Text extract:
####
ENS has a report on what the Presiding Bishop said to the Canadian General Synod.

See Marites N. Sison Presiding bishop describes Canterbury’s sanctions as ‘unfortunate’

Presiding Bishop Katharine Jefferts Schori has described the decision by Lambeth Palace to remove Episcopalians serving on international ecumenical dialogues as “unfortunate … It misrepresents who the Anglican Communion is…”

Update

A partial transcript of the press conference is available at the Anglican Essentials website, see Press conference with TEC Presiding Bishop Katherine Jefferts-Schori. Some excerpts:

Q: On the sanction imposed by the ABC on TEC for the ecumenism committee, the argument was that because of what has happened TEC doesn’t represent the faith and order of the communion. Is that fair? Secondly, how is it going to effect the work of TEC since you have a very strong interest in ecumenism?
####
Data lines:
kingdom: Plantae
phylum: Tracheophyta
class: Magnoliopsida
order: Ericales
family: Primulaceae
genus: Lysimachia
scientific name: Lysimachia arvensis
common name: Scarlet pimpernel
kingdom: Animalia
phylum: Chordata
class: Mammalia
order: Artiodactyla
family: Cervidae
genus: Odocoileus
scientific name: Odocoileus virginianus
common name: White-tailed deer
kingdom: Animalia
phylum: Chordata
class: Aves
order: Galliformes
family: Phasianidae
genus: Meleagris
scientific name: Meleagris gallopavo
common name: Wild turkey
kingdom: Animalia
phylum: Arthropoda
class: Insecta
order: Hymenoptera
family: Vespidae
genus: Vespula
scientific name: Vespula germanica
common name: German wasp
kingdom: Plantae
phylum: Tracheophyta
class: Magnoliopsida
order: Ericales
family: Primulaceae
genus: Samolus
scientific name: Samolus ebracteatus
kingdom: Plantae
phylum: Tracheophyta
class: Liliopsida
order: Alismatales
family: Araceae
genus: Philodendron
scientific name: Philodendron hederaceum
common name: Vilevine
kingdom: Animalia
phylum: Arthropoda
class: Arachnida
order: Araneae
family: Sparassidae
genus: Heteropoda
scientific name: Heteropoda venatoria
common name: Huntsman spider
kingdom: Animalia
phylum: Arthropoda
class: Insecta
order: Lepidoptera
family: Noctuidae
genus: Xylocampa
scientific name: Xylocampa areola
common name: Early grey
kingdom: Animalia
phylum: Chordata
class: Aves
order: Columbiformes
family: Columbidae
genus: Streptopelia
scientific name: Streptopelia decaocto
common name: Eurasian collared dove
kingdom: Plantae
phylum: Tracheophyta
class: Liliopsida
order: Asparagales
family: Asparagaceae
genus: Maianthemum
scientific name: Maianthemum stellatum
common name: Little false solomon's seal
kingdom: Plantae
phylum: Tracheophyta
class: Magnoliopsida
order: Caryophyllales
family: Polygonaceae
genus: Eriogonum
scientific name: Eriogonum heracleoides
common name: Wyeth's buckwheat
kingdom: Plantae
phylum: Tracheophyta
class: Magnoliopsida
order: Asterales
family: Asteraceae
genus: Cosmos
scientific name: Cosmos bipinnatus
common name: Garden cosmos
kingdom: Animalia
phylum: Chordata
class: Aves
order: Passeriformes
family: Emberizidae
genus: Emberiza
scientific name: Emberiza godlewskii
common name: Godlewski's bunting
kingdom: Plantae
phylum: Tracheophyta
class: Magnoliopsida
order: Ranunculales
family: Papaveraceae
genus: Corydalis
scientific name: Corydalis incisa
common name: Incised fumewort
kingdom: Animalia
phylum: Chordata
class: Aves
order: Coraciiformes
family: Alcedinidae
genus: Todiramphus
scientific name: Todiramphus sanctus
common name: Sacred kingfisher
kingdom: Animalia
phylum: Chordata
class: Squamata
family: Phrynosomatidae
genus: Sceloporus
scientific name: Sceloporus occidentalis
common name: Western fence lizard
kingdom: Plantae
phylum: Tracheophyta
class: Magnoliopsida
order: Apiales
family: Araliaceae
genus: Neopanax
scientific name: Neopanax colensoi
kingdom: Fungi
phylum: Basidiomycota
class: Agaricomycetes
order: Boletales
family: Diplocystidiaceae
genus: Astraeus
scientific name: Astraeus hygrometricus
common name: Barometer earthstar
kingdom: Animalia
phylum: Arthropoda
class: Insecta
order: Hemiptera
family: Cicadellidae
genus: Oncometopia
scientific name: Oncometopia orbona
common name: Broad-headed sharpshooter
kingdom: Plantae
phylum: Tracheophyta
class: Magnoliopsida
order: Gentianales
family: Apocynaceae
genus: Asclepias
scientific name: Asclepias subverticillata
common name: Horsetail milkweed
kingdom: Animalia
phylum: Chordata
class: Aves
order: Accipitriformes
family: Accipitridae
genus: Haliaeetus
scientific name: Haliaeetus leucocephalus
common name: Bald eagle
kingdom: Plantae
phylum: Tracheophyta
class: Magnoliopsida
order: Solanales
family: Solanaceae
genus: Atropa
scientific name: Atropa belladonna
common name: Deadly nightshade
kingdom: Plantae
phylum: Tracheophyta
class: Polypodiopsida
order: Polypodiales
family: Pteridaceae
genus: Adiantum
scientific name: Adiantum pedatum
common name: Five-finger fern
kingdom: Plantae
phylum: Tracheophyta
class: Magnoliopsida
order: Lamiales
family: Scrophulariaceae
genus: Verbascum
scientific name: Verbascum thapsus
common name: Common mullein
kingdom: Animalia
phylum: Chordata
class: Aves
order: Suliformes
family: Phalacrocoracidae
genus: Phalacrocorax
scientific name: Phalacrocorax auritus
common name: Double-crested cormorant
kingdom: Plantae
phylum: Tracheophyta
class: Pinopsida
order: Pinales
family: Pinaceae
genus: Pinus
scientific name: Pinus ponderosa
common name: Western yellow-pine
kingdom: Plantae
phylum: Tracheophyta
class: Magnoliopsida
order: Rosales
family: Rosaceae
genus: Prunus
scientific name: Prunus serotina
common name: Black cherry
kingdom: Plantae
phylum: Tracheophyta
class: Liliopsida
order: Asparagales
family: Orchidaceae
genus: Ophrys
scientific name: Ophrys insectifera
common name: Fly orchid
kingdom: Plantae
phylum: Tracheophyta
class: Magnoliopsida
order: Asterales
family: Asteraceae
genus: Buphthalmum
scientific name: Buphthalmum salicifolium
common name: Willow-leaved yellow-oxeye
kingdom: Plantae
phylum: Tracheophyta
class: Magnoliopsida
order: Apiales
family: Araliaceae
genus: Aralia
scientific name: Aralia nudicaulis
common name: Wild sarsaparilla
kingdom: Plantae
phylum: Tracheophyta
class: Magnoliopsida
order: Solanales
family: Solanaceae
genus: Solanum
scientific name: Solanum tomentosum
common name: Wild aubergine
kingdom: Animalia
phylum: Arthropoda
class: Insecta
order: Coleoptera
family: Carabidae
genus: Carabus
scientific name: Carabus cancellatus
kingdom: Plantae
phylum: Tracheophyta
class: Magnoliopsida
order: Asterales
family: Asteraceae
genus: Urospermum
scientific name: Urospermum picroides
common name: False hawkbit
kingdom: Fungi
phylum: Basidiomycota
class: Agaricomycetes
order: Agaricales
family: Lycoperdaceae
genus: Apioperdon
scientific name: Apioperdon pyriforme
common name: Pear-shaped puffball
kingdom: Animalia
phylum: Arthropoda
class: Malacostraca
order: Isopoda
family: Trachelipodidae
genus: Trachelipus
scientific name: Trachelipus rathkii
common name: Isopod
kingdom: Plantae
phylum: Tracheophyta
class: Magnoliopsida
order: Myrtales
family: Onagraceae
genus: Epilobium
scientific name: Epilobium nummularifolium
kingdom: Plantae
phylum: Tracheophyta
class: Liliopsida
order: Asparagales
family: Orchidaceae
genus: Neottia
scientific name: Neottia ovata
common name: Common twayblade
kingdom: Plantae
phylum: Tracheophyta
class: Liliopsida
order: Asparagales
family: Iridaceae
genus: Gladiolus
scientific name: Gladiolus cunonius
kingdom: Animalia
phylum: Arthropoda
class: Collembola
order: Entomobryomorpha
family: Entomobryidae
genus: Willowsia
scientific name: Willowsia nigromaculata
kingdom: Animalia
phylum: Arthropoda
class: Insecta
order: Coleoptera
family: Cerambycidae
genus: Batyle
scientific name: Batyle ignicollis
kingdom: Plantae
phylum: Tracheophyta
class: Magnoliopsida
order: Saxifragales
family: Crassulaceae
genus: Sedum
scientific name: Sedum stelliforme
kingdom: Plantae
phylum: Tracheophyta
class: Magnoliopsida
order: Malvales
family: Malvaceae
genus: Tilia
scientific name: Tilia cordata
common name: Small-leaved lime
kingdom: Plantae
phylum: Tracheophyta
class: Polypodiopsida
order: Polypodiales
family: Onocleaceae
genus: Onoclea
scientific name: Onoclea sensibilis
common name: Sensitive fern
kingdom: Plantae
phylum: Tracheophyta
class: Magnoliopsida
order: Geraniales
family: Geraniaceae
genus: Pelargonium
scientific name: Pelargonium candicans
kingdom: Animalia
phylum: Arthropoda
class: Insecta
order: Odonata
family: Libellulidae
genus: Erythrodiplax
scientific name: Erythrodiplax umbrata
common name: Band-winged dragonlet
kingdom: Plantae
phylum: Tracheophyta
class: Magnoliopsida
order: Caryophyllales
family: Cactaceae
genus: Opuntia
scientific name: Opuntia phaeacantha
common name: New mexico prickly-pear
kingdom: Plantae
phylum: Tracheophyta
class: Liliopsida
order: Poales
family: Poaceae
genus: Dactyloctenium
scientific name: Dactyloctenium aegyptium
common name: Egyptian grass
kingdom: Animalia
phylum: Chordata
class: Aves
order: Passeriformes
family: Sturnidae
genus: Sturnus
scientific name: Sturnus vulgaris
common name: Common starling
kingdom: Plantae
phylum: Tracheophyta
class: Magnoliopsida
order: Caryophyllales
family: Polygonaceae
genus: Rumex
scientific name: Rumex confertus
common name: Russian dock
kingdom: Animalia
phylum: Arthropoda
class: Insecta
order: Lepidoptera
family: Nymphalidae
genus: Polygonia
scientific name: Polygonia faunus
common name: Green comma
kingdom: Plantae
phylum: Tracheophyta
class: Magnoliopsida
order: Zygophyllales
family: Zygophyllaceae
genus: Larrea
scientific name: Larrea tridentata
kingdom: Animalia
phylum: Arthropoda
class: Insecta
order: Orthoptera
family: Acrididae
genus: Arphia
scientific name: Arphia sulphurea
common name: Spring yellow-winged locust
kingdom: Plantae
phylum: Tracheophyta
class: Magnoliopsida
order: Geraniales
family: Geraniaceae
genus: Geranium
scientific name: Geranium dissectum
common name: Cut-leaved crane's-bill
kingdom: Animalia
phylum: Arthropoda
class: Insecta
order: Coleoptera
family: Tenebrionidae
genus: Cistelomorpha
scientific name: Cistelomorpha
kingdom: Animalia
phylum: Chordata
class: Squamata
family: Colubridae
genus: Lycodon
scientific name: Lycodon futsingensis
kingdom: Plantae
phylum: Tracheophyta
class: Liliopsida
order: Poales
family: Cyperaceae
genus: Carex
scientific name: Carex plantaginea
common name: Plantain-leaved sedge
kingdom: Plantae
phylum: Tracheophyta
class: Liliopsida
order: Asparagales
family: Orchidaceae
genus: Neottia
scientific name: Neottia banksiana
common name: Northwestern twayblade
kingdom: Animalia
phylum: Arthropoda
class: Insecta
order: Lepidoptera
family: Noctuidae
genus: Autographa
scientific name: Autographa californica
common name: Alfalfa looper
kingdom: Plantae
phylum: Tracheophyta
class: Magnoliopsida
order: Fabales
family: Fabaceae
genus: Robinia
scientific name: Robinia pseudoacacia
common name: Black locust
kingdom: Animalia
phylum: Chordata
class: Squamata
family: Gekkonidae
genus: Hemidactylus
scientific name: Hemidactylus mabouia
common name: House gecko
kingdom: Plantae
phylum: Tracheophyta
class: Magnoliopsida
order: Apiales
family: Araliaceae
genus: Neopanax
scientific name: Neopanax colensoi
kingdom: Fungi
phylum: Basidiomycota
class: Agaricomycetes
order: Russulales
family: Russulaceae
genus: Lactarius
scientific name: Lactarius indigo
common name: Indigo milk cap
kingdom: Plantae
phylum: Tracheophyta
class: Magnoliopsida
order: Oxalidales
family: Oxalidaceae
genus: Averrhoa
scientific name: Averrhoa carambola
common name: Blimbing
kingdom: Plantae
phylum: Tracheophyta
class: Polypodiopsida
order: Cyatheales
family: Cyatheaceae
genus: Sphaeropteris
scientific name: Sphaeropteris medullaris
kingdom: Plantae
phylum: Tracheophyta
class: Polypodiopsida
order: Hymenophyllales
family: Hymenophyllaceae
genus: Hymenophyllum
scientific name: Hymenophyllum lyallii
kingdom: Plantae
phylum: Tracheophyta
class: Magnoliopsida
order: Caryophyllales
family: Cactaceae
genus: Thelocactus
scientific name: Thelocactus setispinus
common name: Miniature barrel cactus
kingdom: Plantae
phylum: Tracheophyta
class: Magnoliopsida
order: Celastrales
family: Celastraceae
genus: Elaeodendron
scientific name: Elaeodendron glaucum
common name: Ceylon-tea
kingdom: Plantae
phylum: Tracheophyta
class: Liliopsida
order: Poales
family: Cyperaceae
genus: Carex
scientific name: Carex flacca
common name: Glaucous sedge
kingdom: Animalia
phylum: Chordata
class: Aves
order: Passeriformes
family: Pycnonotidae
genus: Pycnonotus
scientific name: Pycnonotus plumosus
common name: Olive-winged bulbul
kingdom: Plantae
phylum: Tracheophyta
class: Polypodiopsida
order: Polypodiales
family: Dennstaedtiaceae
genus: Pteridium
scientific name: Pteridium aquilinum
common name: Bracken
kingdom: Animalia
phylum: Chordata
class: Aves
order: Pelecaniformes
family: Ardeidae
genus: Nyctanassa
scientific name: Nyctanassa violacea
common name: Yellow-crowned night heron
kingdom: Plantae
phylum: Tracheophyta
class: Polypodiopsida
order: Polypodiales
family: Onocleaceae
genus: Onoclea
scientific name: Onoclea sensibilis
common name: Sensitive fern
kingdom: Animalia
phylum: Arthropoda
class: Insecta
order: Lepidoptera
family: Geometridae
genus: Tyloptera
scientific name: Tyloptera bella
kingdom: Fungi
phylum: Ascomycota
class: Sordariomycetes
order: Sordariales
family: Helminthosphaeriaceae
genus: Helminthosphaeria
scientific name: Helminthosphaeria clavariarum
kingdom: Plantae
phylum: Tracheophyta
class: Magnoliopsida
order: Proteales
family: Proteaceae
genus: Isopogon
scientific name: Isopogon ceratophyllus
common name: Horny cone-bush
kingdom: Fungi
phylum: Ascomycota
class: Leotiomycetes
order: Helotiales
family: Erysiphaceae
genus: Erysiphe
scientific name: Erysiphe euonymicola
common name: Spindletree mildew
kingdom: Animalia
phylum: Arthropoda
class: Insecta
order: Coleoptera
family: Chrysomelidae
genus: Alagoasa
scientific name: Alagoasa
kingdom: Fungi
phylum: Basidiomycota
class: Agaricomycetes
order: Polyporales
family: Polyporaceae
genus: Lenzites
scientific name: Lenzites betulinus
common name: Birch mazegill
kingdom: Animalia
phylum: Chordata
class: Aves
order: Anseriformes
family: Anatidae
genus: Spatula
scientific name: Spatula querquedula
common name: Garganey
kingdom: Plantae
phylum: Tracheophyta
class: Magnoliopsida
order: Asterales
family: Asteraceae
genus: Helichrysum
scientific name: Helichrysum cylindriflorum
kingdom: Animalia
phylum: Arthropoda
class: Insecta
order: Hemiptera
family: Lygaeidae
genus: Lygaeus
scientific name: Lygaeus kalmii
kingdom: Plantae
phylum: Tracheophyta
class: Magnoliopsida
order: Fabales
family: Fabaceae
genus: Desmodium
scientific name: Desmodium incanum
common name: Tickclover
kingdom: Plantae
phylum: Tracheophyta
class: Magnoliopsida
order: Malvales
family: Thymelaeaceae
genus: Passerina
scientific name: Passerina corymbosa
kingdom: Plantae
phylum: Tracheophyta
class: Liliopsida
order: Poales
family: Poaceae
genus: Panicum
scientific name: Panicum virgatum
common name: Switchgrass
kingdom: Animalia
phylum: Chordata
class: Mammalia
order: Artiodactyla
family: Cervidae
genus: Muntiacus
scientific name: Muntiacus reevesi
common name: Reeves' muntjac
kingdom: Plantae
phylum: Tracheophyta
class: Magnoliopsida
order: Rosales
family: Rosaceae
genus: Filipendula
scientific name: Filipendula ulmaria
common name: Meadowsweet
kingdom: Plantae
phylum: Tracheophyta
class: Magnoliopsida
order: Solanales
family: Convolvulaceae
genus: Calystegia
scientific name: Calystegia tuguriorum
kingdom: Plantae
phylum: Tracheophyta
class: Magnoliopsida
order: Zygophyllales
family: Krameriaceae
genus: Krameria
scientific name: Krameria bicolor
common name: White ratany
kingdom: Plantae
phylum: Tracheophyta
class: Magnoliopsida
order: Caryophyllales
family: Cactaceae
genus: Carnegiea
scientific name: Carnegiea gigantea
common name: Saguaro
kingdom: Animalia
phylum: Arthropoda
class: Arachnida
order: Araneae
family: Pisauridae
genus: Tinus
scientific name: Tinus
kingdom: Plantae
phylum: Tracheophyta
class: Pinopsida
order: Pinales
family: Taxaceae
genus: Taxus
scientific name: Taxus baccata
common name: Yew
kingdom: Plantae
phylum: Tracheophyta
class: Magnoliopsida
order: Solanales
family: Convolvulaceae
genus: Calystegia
####
Exercise: In the text about the Presiding Bishop's remarks, what reason does she give for calling the Lambeth Palace decision "unfortunate"? Answer in one to three sentences. Rely only on the text about the Presiding Bishop's remarks, not on the data.

Task output: Katharine Jefferts Schori says that removing Episcopalians from international ecumenical dialogues "misrepresents who the Anglican Communion is." That is her stated reason for calling the decision unfortunate.